Collected data:
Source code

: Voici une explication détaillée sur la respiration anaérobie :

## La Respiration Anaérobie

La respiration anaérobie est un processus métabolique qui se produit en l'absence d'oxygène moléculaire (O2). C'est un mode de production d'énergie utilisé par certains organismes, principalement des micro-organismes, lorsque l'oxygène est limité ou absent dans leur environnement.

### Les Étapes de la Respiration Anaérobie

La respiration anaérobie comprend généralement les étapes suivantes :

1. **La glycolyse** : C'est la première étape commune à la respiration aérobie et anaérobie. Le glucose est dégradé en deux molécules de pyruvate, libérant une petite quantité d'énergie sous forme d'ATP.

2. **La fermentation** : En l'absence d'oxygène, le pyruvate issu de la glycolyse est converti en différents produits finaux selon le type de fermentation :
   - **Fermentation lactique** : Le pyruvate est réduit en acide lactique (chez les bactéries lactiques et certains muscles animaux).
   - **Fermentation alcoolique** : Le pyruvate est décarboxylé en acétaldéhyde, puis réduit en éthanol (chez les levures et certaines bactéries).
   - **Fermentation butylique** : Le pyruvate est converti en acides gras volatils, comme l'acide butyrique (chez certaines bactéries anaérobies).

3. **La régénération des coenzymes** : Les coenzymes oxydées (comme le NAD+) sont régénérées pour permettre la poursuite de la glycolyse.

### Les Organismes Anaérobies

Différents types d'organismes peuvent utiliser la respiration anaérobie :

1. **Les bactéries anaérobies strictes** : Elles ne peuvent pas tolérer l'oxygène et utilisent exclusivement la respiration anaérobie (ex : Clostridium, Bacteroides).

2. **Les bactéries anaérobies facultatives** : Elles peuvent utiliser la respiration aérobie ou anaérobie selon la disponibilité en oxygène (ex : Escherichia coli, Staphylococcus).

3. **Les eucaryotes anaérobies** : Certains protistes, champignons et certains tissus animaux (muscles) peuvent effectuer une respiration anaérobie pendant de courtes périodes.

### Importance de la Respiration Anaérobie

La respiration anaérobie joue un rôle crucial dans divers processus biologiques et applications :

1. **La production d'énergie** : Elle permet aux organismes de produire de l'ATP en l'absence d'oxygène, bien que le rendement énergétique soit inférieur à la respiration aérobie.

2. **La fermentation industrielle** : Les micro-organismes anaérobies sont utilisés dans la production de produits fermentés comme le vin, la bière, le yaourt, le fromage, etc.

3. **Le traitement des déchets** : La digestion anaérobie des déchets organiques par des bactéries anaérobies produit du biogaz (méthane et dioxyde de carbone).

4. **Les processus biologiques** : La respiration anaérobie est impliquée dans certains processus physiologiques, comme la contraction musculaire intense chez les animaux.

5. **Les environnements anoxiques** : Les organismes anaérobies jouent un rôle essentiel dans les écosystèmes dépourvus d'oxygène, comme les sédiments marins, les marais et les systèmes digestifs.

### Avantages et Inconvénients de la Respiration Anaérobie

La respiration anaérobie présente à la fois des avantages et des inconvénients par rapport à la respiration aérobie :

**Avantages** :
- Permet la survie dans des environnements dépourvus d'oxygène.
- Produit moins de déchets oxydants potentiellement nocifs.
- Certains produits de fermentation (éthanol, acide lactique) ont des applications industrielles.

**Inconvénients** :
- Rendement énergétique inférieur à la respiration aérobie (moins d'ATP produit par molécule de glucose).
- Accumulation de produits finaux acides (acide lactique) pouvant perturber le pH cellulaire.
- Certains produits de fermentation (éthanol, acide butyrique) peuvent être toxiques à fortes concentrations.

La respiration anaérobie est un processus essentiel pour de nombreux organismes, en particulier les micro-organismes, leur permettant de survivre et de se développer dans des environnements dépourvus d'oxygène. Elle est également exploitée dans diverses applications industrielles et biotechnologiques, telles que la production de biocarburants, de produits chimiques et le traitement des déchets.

=== EXERCISE DESCRIPTION ===
When the word "énergétique" occurs in a line above, list that line.

=== REPLY ===
1. **La production d'énergie** : Elle permet aux organismes de produire de l'ATP en l'absence d'oxygène, bien que le rendement énergétique soit inférieur à la respiration aérobie.
- Rendement énergétique inférieur à la respiration aérobie (moins d'ATP produit par molécule de glucose).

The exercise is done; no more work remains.